### Brief
Work out how many lines in the material below hold the word "cytoplasmic". Write only the number.

### Data excerpt
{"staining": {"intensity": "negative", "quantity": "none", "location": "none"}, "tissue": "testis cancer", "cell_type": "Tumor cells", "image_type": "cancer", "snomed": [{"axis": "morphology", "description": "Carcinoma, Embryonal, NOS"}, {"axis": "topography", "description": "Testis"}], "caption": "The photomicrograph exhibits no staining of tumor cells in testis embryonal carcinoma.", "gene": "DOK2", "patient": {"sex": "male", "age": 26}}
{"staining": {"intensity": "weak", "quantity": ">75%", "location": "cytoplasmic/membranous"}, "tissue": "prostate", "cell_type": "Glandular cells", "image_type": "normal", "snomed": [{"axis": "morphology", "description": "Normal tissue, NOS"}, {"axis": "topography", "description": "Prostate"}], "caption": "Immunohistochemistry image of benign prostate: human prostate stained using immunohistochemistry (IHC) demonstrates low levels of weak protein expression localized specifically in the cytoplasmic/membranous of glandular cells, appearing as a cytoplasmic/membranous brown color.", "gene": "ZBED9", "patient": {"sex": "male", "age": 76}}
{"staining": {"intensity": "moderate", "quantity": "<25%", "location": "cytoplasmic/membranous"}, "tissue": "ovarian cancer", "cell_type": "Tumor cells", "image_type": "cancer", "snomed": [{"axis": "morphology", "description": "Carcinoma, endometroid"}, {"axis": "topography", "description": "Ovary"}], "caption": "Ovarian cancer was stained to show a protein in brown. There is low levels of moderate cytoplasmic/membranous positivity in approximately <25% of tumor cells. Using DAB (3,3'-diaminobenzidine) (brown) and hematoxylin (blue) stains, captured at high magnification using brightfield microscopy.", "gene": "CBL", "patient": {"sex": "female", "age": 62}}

### Task answer
2